Intergovernmental organizations (IGOs) are using CC to share research, data, and educational materials they produce. IGOs, like all creators who want wide dissemination of their content, realize they can benefit greatly from the use of Creative Commons licenses--maximizing the impact of their resources and efforts. A number of IGOs believe that as publicly minded institutions, adopting an open licensing policy for at least some subset of their publications is the preferred mechanism for ensuring the broadest and most widespread use and reuse of the information they publish.
This page explains some of the benefits for IGOs choosing to publish content under Creative Commons licenses, clarifies some unique legal considerations, provides case study of IGOs already using CC, aggregates relevant frequently asked questions, and addresses common licensing scenarios and options available to IGOs.
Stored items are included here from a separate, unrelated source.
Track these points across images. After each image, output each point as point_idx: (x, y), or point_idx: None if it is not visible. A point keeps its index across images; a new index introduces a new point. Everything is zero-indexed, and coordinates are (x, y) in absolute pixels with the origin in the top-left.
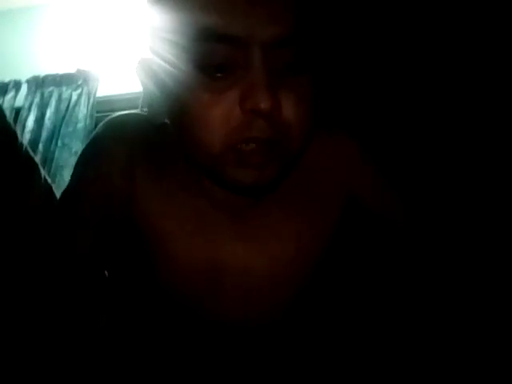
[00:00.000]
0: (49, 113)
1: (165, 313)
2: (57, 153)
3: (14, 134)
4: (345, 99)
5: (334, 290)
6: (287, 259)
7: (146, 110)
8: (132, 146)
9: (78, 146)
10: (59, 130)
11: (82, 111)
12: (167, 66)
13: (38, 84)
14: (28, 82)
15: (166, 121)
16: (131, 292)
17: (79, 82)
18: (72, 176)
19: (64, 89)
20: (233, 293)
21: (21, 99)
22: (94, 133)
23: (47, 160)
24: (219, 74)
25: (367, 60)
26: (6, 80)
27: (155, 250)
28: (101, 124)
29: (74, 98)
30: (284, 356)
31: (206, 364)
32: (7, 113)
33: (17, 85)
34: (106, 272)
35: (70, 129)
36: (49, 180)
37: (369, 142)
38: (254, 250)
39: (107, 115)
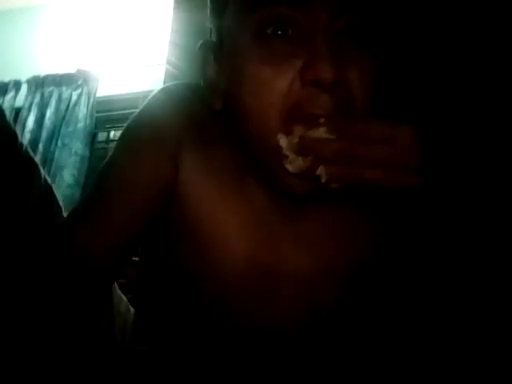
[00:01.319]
0: (49, 113)
1: (197, 313)
2: (57, 153)
3: (14, 134)
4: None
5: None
6: (343, 264)
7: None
8: (183, 128)
9: (77, 146)
10: (59, 130)
11: (82, 111)
12: (226, 40)
13: (38, 84)
14: (28, 81)
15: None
16: (163, 289)
17: (79, 82)
18: (109, 159)
19: (64, 89)
20: (278, 299)
21: (21, 99)
22: (147, 102)
23: (47, 160)
24: (278, 42)
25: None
26: (6, 80)
27: (196, 244)
28: (153, 96)
29: (74, 97)
30: (319, 367)
31: (240, 368)
32: (7, 113)
33: (17, 85)
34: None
35: (70, 129)
36: (49, 180)
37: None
38: (308, 255)
39: (107, 115)
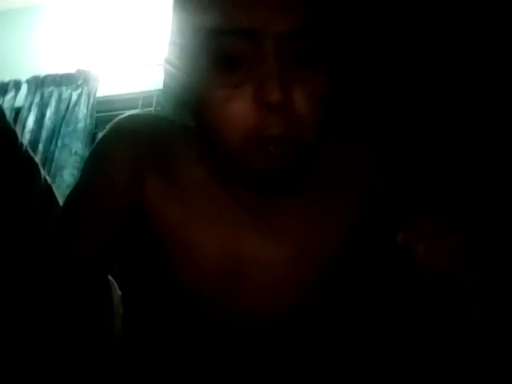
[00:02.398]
0: (49, 113)
1: (176, 311)
2: (57, 153)
3: (14, 134)
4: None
5: (347, 293)
6: (309, 256)
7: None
8: (139, 146)
9: (77, 146)
10: (59, 130)
11: (82, 111)
12: (186, 64)
13: (38, 84)
14: (28, 82)
15: (188, 118)
16: (142, 289)
17: (79, 82)
18: (78, 180)
19: (64, 89)
20: (250, 289)
21: (21, 99)
22: (101, 135)
23: (47, 160)
24: (233, 69)
25: (371, 59)
26: (6, 80)
27: (169, 245)
28: (108, 126)
29: (74, 97)
30: (294, 357)
31: (215, 364)
32: (7, 113)
33: (17, 85)
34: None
35: (70, 129)
36: (49, 180)
37: (384, 146)
38: (275, 245)
39: (107, 115)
IGOs are unique in several respects from individuals and other organizations. Below are some common questions about how CC licenses work for IGOs.
Anyone may use CC licenses for works they own, including IGOs. The reasons for doing so vary, and often include a desire to maximize the impact and utility of works for educational and informational purposes, and to enhance transparency.
Creative Commons published a 3.0 ported license suite specifically intended for use by IGOs. These ported licenses -- known as the 3.0 IGO ported licenses -- grant all of the same permissions as our international (unported) 3.0 licenses; however, they have two unique provisions. First, unlike all other 3.0 licenses, where the licensor is an IGO then unless otherwise mutually agreed, disputes are resolved by mediation or, if that is unsuccessful, through arbitration. This provision was included in response to the challenges IGOs face with enforcing their copyright. IGOs have privileges and immunities from national legal processes, including judicial processes. Waiving that immunity so they can bring suit in a national legal forum can be exceedingly difficult. Instead, IGOs typically use mediation and arbitration as the preferred means to resolve legal disputes.
Second, unlike the other 3.0 licenses, the 3.0 IGO ported licenses contain a cure period just like CC's new 4.0 licenses. If a licensee fixes a license violation within 30 days of discovery, the license automatically reinstates. The inclusion of the provision is intended to help reduce the likelihood that mediation and arbitration become necessary.
You should be aware of the dispute resolution mechanism in the license, which is contained in Section 8(h). Disputes involving works licensed by IGOs under the licenses are resolved by mediation and arbitration.
Generally, mediation is a process used to avoid settling a dispute in court. The process typically involves a neutral third party (called a mediator) who tries to help the parties resolve the dispute. Mediation is not binding, however, unless the parties agree otherwise. Arbitration is also used to avoid settling a dispute in court, but the third party (called an arbitrator) has authority to make a decision in favor of one party. Arbitration tends to be more formal than mediation.
Before using any work licensed by an IGO under the IGO 3.0 ported licenses, be sure you understand what the mediation and arbitration processes are that have been chosen by the IGO and know what they mean for you. IGOs typically designate those in the copyright notice attached to the work.
Assuming a violation of the license has occurred and the dispute cannot be amicably resolved, the process starts with mediation. The IGO/licensor sends a notice of mediation to the licensee designating the mediation rules if those are not already identified in the copyright notice accompanying the work. If mediation is unsuccessful, then either the licensor or licensee can chose to commence arbitration. If arbitration becomes necessary, then those proceedings allow for remote participation (e.g., by teleconference, written submissions, etc.) whenever practicable.
IGOs have the ability to designate the particular mediation and arbitration rules in the copyright notice attached to the work, though the licensor and user of the work can always agree otherwise. If none is designated and no agreement is reached, then the mediation rules will be those identified in the notice of mediation sent to the licensee. If the matter progresses to arbitration, then unless otherwise stated in the copyright notice the rules that apply are the current Arbitration Rules of the United Nations Commission on International Trade Law (known as the UNCITRAL arbitration rules). The UNCITRAL rules are widely used by IGOs and others.
Note that Creative Commons does not endorse any particular mediation or arbitration rules. Creative Commons has published special deeds for the IGO 3.0 ported licenses that emphasize that disputes are resolved by mediation and arbitration. You should always take note before using a work by an IGO whether the license used is an IGO 3.0 ported license.
No, the only differences are the mediation and arbitration processes and the ability to cure a violation and regain your rights as a licensee. CC and the IGOs took great care to ensure that the interpretation of the licenses are no different otherwise than the 3.0 international licenses. The adjudicating body (the mediation or arbitration tribunal) will interpret the scope of the license and remaining obligations in accordance with general principles of international law. Exceptions and limitations remain unregulated by those licenses as well.
Note that the IGO 3.0 port is designed so that only IGOs as defined in the license are able to use mediation and arbitration. It is not available to anyone else using the licenses.